Changes are happening all over Bemidji State University this year and next year will be no different. It is quite obvious that BSU has a budget deficit that needs to be taken care of and action needs to be taken.

A new president, Dr. Richard Hanson, has been brought in to make the proper adjustments that may not be too popular to everyone involved. According to one of his messages, the decision involving the budget cuts, was a “measured approach” and was trying to lay down a path for the future of both BSU and NTC.




Programs are being cut and professors are being laid off. Majors are being lost in this new adjustment and therefore, some students are getting caught in the middle of an ugly side of Bemidji State University.

The industrial technology college and performing arts are the two main programs that are looking to be cut.
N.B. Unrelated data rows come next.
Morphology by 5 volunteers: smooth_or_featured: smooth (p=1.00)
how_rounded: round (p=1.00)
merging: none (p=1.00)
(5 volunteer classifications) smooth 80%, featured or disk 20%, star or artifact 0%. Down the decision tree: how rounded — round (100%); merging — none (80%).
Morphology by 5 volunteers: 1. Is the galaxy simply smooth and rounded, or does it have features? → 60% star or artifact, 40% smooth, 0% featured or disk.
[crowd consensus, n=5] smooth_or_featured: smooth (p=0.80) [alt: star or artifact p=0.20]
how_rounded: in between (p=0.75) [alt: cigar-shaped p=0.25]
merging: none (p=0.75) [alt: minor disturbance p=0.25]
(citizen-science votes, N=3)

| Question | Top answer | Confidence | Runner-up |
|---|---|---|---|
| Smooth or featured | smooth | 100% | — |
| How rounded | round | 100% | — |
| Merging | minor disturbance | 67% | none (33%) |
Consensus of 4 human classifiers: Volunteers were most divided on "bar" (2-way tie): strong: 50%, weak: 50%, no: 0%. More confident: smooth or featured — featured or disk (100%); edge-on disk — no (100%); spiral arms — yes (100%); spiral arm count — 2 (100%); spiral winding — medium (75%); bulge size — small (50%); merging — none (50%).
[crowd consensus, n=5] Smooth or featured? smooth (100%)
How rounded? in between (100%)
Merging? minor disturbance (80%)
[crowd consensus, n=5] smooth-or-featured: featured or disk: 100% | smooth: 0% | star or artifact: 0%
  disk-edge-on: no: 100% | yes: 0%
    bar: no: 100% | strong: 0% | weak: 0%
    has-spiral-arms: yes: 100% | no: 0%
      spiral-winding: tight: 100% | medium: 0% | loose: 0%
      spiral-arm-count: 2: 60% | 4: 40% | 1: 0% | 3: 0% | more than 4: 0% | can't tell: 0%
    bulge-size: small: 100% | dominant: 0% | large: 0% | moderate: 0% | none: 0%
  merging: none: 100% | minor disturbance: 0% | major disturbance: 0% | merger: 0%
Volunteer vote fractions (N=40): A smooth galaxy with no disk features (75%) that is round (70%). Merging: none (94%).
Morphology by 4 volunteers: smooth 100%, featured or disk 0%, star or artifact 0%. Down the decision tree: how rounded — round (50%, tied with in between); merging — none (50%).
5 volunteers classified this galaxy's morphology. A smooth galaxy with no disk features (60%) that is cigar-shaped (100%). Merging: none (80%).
According to what has been said lately, the new image looks like next year will be a more narrow study of business and communication at BSU.

Jay Moran, a freshman student in the construction management program, said, “I came to BSU because I knew that this is what I wanted to do and Bemidji offered a great program, but now I have to look someplace else.” Moran is choosing to transfer to a competitor of BSU, the University of Minnesota-Duluth. UMD has offered many of the same programs that BSU has and is much larger providing many more opportunities than BSU, making UMD somewhat of a tough competitor.




When asked if he knew of many others that were being affected by this change he said, “well obviously everyone else in my major, but also the students who had already planned on living together next year now no longer have their room mates.”

Brody Pappenfuss, a sophomore studying history, transferred here last year from Southeast Technical College because the program here was better and now has to transfer to Winona State University.

Pappenfuss said, “ I didn’t really know what to do, because I came up here just for that and now I have to leave.” He will end up living back at home in Winona, where he had said he wanted to get away from, and there he will try to finish up at WSU.

Jacqueline Teegarden, a sophomore at Bemidji State University in the visual arts program is moving down to Minnesota State University-Mankato, another competitor which offers many of the same programs and opportunities as BSU, in Minnesota. She said, “ I will be moving down to Mankato in mid summer with two others from BSU and we will all finish up down there.”

Teegarden has been in numerous plays and musicals through campus and is very passionate about her studies, but she has no place here anymore. She also went on to say, “I don’t think that it’s very fair to the students currently in these programs and Bemidji State is really making a big mistake on closing out the unique opportunities that it has provided in the past.”

Others like Jacqueline took action and voiced their opinion in a protest, on February 2, when a group of fine arts students and others gathered in front of BSU’s Deputy Hall. Students held signs and chanted protests that rang throughout the campus. Many students think they know what they want, and they don’t think that this decision is the answer. What do you think?